For a while it looked as if something resembling the British Alternative Economic Strategy was being put into practice. Nevertheless the core policy, raising incomes to spark a consumer boom, failed. There was immense pressure on the Franc. The French economy did not prosper. Unemployment and inflation rose.

Short asserts that confronted with these economic realities retreat was inevitable. By summer 1982 there was devaluation, and a “four month price and wage freeze, a cap on the budget deficit at 3 per cent of GNP” as well as “a commitment to bring inflation below 8 per cent in 1984. Over the next years, “socialist France had joined the rest of the industrialised world in a forced deflationary spiral to get its economy back into balance.”(P 366) For A Study in Ambiguity “The French Socialists had to absorb in months knowledge which their neighbours had accumulated over decades.”(Page 365)

For some on the French left, such as Jean-Luc Mélenchon, the left government ran up against the ‘bankers ramp’ (le mur de l’argent). Was this realism? To Short, Mitterrand and his supporters became zealots for “modernisation” competitively and talked up entrepreneurial “winners” and market flexibility. They would certainly have agreed with Short that the 1981 Projet Socialiste was an “anachronism” and that nationalisation and state controls had proved to be “irrelevant”.

This was not just a “disavowal of everything Mitterrand had stood for” .It was, for many on the left at the time, the replacement of the radical, and ill-defined, socialism of the 1970s by the exploitative “free market norms” of France’s partners. Instead of changing, for example, to a new pan-European left strategy, the Government had taken over the European right’s policies. Thierry Pfister, a direct observer of the shift, ridiculed the vacuity of this “modernisation” without radical content (La vie quotidienne à Matignon au temps de ‘Union de la Gauche. 1983).
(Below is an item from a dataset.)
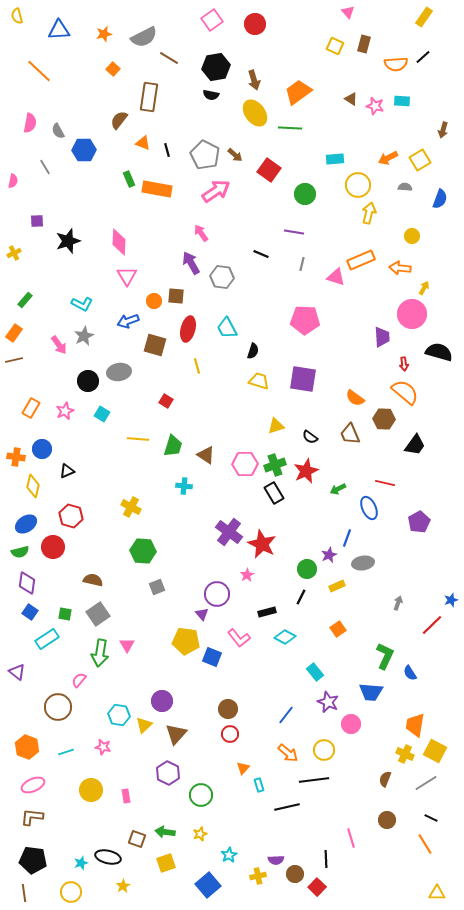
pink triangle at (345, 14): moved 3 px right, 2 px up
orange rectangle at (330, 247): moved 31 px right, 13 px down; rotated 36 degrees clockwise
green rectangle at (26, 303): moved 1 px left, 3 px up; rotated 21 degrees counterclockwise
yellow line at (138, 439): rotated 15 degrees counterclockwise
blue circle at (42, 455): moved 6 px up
Mitterrand won a second 7-year term, in 1988, with the slogan, “neither nationalisations nor privatisations”. While he promised to restore the wealth tax – abolished during his ‘cohabitation’ with right-wing PM Jacques Chirac (1986 – 88) this was “non-campaign”, focused “almost entirely on winning over the political centre.” It was a success.

Was in fact Mitterrand ever interested in more than winning and keeping power? Short argues – deceptions and ambiguities aside – that there was. Mitterrand “began a slow and painful accommodation to the economic and political realities of the world outside.” His values endured, “The construction of Europe and the quest for social justice, the two great causes which had sprung from Mitterrand’s experience as a prisoner of war, and modernisation, which had imposed itself as a necessity during his time of office, are legacy enough.”(Page 582)

Yet Short also describes another legacy. Mitterrand, from the mid-1980s onwards brought the far-right Front National into the electoral arena. In contrast to those who consider this a manoeuvre to split the Right, he states it was designed to “neutralise its venom”. The FN’s entry into the “mainstream of French politics”, he asserts, has warded off the growth of French “diehard racist parties”, to be seen in the other European countries.

As the Front National occupies a leading place in the opinion polls, over the last weeks the streets of Paris have been full of tens of thousands of far-right demonstrators. The sight of religious hysteria against gays and “gender theory”, and the sound of anti-Semitic chants, is perhaps not the kind of achievements the, excellent, Mitterrand. A Study in Ambiguity would wish to celebrate.

 Note: the Front National has since done well in the local elections and promises to do better in the European ones.